Les efforts budgétaires consentis en ce domaine continueront à rater leur cible tant que l'on n'aura pas dans le même temps résolu les questions de l'allocation au logement – les parlementaires de Mayotte viennent de saisir le Gouvernement à ce sujet –, de la création d'un outil d'aménagement foncier et de la mise en place effective d'un Fonds régional d'aménagement foncier urbain, pourtant actée il y a deux ans par un décret qui semble être resté dans les tiroirs. En tant qu'ancien président de la Société immobilière de Mayotte, je peux vous dire que depuis plusieurs années, la production de logements sociaux dans l'île est presque à l'arrêt.
S'agissant de la bataille pour l'emploi, il convient également de préciser quelques données. Les chiffres officiels publiés par l'INSEE font état d'un taux de chômage de 17 % de la population active. Ce taux, qui est notoirement à côté de la réalité, ne peut évidemment pas servir de fondement à l'action gouvernementale en matière de politique de l'emploi à Mayotte, politique qui se fait attendre sur notre territoire depuis des années.
Je me réjouis toutefois des avancées que nous avons enregistrées. Je pense notamment au dispositif d'exonération de charges qui a été étendu à Mayotte par de récentes ordonnances alors que, dans le même temps, les cotisations patronales et salariales sont en augmentation progressive sous la pression des demandes d'alignement des prestations sociales. L'efficacité de ces mesures d'exonération requiert de la visibilité.

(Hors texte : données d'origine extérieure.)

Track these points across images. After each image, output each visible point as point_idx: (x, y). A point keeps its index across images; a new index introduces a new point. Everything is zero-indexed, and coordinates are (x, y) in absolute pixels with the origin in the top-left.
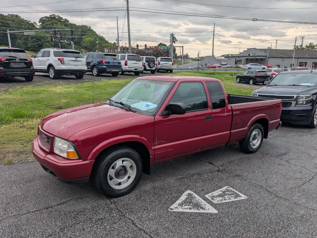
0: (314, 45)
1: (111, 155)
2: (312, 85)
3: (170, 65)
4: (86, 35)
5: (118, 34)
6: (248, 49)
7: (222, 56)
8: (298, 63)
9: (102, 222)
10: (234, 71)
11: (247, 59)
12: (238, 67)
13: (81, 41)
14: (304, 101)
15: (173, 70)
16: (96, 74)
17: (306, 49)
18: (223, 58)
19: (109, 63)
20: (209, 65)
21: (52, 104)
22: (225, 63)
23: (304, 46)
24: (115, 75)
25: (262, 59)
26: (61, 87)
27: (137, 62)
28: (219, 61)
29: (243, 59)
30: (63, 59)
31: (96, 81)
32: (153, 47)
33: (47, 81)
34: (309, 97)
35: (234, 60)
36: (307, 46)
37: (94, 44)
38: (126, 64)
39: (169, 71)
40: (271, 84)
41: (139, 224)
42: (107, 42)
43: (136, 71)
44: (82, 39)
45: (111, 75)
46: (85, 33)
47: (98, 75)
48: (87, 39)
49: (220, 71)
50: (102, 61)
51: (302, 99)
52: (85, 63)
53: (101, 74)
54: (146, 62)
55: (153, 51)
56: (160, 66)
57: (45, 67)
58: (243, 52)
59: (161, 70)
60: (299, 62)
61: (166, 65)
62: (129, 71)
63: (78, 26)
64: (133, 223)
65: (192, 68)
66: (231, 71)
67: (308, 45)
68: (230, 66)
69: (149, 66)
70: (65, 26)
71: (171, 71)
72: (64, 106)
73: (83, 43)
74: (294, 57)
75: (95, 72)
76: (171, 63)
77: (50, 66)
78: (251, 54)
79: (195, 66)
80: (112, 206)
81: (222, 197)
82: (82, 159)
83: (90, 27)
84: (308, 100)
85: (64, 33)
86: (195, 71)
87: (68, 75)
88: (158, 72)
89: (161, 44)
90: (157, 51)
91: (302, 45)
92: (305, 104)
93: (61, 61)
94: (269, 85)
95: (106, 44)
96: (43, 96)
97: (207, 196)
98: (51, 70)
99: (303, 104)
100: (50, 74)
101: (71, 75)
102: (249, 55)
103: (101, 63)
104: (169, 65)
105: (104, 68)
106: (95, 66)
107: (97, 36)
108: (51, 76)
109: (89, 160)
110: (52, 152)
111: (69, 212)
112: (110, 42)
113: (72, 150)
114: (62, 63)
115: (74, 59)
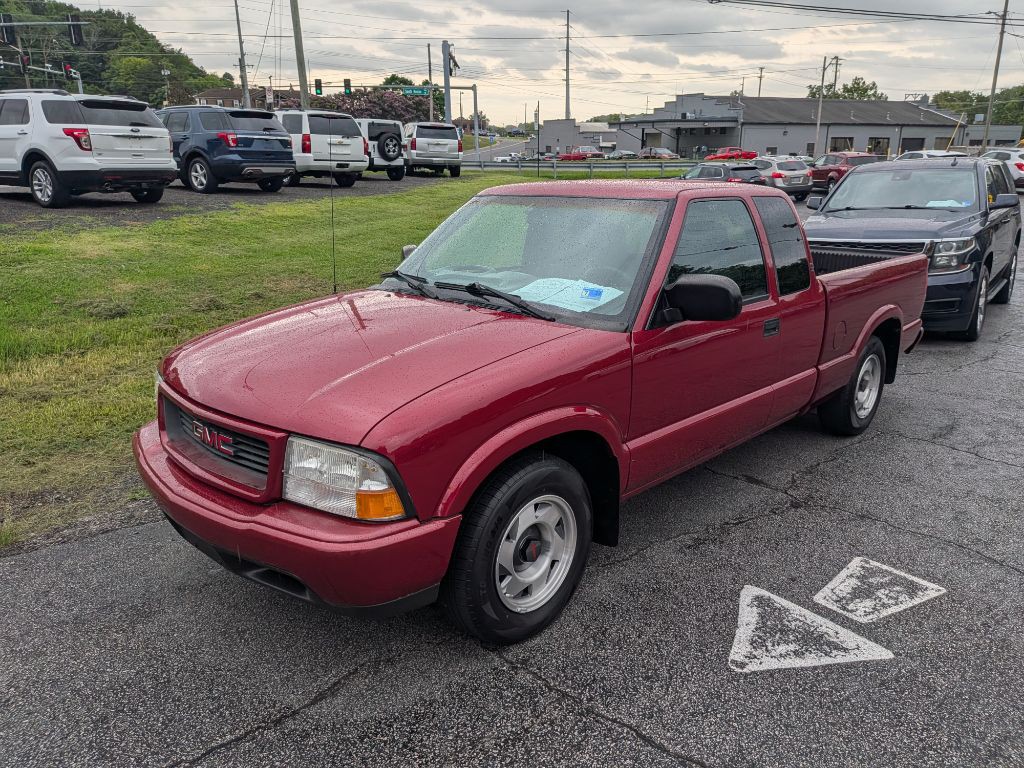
0: (867, 83)
1: (504, 488)
2: (964, 205)
3: (451, 150)
4: (121, 49)
5: (241, 43)
6: (678, 96)
7: (596, 120)
8: (829, 139)
9: (528, 752)
10: (650, 169)
11: (678, 131)
12: (654, 157)
13: (104, 70)
14: (953, 256)
15: (462, 169)
16: (202, 184)
17: (845, 97)
18: (604, 127)
19: (248, 142)
20: (558, 149)
21: (83, 301)
22: (609, 144)
23: (839, 88)
24: (270, 186)
25: (723, 130)
26: (96, 237)
27: (346, 141)
28: (591, 137)
29: (666, 130)
30: (85, 130)
31: (212, 209)
32: (369, 89)
33: (30, 216)
34: (966, 244)
35: (638, 132)
36: (845, 87)
37: (150, 79)
38: (306, 149)
39: (447, 172)
40: (832, 205)
41: (669, 739)
42: (200, 73)
43: (344, 173)
44: (104, 63)
45: (256, 187)
46: (115, 41)
47: (209, 190)
48: (124, 61)
49: (608, 170)
50: (224, 138)
51: (946, 251)
52: (168, 146)
53: (220, 186)
54: (371, 139)
55: (370, 102)
56: (418, 155)
57: (14, 164)
58: (663, 106)
59: (420, 166)
60: (830, 136)
61: (438, 149)
62: (318, 173)
63: (85, 12)
64: (640, 735)
65: (503, 161)
66: (639, 169)
67: (850, 85)
68: (629, 152)
69: (384, 155)
70: (34, 13)
71: (455, 171)
72: (132, 305)
73: (110, 78)
74: (819, 123)
75: (199, 177)
76: (454, 143)
77: (34, 158)
78: (688, 114)
79: (513, 154)
80: (524, 678)
81: (868, 597)
82: (417, 518)
83: (131, 19)
84: (965, 254)
85: (33, 36)
86: (525, 171)
87: (107, 192)
88: (411, 173)
89: (393, 79)
90: (384, 102)
91: (834, 85)
92: (957, 267)
93: (77, 140)
94: (825, 210)
95: (194, 78)
96: (41, 270)
97: (819, 598)
98: (39, 173)
99: (951, 266)
100: (36, 188)
101: (116, 190)
102: (684, 115)
103: (218, 143)
104: (446, 149)
105: (233, 161)
106: (200, 155)
107: (162, 50)
108: (39, 194)
109: (442, 518)
110: (275, 500)
111: (376, 727)
112: (209, 71)
113: (377, 485)
114: (82, 148)
115: (126, 130)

Le dispositif de soutien à l'emploi ne pourra être complet et efficace qu'à l'issue de la réforme fiscale et douanière prévue pour le 1er janvier 2014. À la page 292 du document de politique transversale concernant l'outre-mer, je note que cet objectif est réaffirmé. À ce stade, il est souhaitable que les parlementaires, les maires et le conseil général soient associés à la réflexion sur la mise en place de la fiscalité locale si importante pour les finances de nos collectivités. Cette visibilité est également réclamée par tous les investisseurs qui souhaitent opérer à Mayotte. La population et les entreprises doivent commencer à être informées de ce qui se passera dans quatorze mois.
Je salue la volonté de relance de l'investissement public affirmée dans ce budget. Elle correspond à un engagement du Président de la République en faveur des outre-mer. Relancer la croissance dans nos collectivités d'outre-mer, c'est réaliser les investissements publics indispensables en termes de transports, de réseaux de télécommunication, notamment avec le haut débit. Mais relancer l'investissement public chez nous, c'est tout simplement parvenir à scolariser tous nos enfants à tous les niveaux en construisant des établissements scolaires de toute nature. Nous en sommes loin. C'est pourquoi l'action de l'Agence de l'outre-mer pour la mobilité est primordiale : il serait juste de préserver ses moyens.
Au moment où nous examinons le projet de loi de finances pour 2013, qui marque le volontarisme du Gouvernement à l'égard de l'outre-mer, au moment où nous nous apprêtons à décider de mesures nouvelles qui devront, pour certaines d'entre elles, être mises en oeuvres en partenariat avec nos collectivités locales, je voudrais rappeler que le redressement financier du département de Mayotte dans un dialogue constructif entre l'État et le département est un impératif économique et social sans lequel l'exécution budgétaire d'un certain nombre de ces mesures serait compliquée, à l'exemple de l'exécution acrobatique de l'actuel contrat de projet État-Mayotte 2008-2013. (Applaudissements sur les bancs des groupes SRC, GDR et UDI.)